- _Exercise tasks_:
1. According to the news report on the Interstate 95 crash, how far did the Lexus travel the wrong way in a northbound lane before it hit the semi-truck?
2. From the news report on the Interstate 95 crash, return the passage starting at "South Carolina Highway" and ending at "not immediately returned.".

- _Document section_:
*** Block opens ***
# N.Y. sex offender dies, boy injured in crash after police chase



## kwflatbed (Dec 29, 2004)

By BRUCE SMITH , 

Associated Press writer


CHARLESTON, S.C. — A New York man who intentionally drove a sport utility vehicle into an 18-wheeler had been convicted of one sex charge, faced six other counts and may have passed himself off as a teen to keep the friendship of a 14-year-old boy who was injured in the crash, authorities said yesterday. 
Adam Mauro, 27, of Pelham, N.Y., died Thursday along Interstate 95 in Colleton County after leading deputies on a chase at speeds of more than 110 mph. The SUV he was driving crossed the median and hit the tractor-trailer. 
"We believe this was intentional," said sheriff's Deputy Ted Stanfield, who said that after a six-mile pursuit in the southbound lane, the driver signaled before crossing the median. 
"During the chase, most of the median had trees," Stanfield said. "You could see the gap where the trees ended and he actually put his left turn signal on and you could see him inching toward the left." 
The Lexus traveled 500 yards the wrong way in a northbound lane before it smashed into the semi-truck. 
The driver of the rig was not injured, but the 14-year-old in the SUV was ejected. The boy, whose name was not released, was in serious condition in a local hospital yesterday. 
The youth had been reported missing Wednesday from the home he shares with his father in Stamford, Conn. 
Capt. Richard Conklin of the Stamford detective bureau said authorities were investigating where Mauro met the boy and how he may have coaxed him into the car. 
"It seems like he (Mauro) knew the father and the son, and we're investigating some claims he passed himself off as a 17-year-old to the father and that he had been palling around with the 14-year-old," Conklin said. 
South Carolina Highway Patrol Lance Cpl. Paul Brouthers said the boy may have been a victim of Mauro, a former teacher's aide. 
Mauro was arrested in Pelham in August 2000 and charged with possession of child pornography after authorities found an explicit movie on his computer. He pleaded to a misdemeanor obscenity charge and was given three years probation, authorities said. 
Mauro was charged in 2004 with violating an order of protection issued against him by driving past the house of an underage boy he was accused of molesting. 
He was facing three counts of child endangerment and three counts of sexual abuse in two cases that were brought in Pelham and transferred to Mount Vernon, N.Y., a court official said yesterday. 
A call to the Mauro home in Pelham was not immediately returned. 
The driver of the tractor-trailer, Timothy Marcam, 48, of Tony, Wis., swerved to avoid the oncoming car but the SUV plowed under the driver's side door. The 2004 Lexus was reported stolen from Mauro's father's home in Pelham, authorities said. 
Stanfield said the Lexus was driving erratically and a deputy, thinking it was a drunken driver, signaled the car to stop. At first, the driver braked but then accelerated, Stanfield said. 
Traffic on the interstate was light, and the vehicle passed about 10 cars as it fled southbound from the deputy. Once it crossed the median, the Lexus drove south in the northbound passing lane before slamming into the semi. 
"It did not look like he tried to evade it at all," Stanfield said.


----------
*** Block closes ***
- _Source data_:
*** Block opens ***
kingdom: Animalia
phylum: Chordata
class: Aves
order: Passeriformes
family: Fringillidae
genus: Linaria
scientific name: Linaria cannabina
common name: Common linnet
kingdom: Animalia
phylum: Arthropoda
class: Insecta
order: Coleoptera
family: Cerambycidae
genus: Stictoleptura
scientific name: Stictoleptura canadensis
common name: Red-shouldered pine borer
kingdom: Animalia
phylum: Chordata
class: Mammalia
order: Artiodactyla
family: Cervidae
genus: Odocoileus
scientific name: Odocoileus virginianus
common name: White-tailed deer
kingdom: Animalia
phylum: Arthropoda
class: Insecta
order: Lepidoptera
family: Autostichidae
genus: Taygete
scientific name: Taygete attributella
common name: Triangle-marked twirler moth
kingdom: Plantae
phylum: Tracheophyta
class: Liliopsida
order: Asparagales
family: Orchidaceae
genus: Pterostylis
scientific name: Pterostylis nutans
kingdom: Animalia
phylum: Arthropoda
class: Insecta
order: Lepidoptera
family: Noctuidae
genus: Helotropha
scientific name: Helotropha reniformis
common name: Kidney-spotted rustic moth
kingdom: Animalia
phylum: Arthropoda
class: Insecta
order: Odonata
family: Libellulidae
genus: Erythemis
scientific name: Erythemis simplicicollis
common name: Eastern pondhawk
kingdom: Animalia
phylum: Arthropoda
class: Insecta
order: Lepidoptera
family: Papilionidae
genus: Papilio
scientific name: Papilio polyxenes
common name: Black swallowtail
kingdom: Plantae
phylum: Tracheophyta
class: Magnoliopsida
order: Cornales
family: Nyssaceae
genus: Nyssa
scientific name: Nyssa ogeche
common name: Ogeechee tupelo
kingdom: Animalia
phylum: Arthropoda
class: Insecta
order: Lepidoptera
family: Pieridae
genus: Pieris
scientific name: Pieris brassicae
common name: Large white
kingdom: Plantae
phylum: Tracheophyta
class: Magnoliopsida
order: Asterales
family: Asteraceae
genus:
*** Block closes ***
- _Exercise answers_:
1. 500 yards

2.
South Carolina Highway Patrol Lance Cpl. Paul Brouthers said the boy may have been a victim of Mauro, a former teacher's aide. 
Mauro was arrested in Pelham in August 2000 and charged with possession of child pornography after authorities found an explicit movie on his computer. He pleaded to a misdemeanor obscenity charge and was given three years probation, authorities said. 
Mauro was charged in 2004 with violating an order of protection issued against him by driving past the house of an underage boy he was accused of molesting. 
He was facing three counts of child endangerment and three counts of sexual abuse in two cases that were brought in Pelham and transferred to Mount Vernon, N.Y., a court official said yesterday. 
A call to the Mauro home in Pelham was not immediately returned.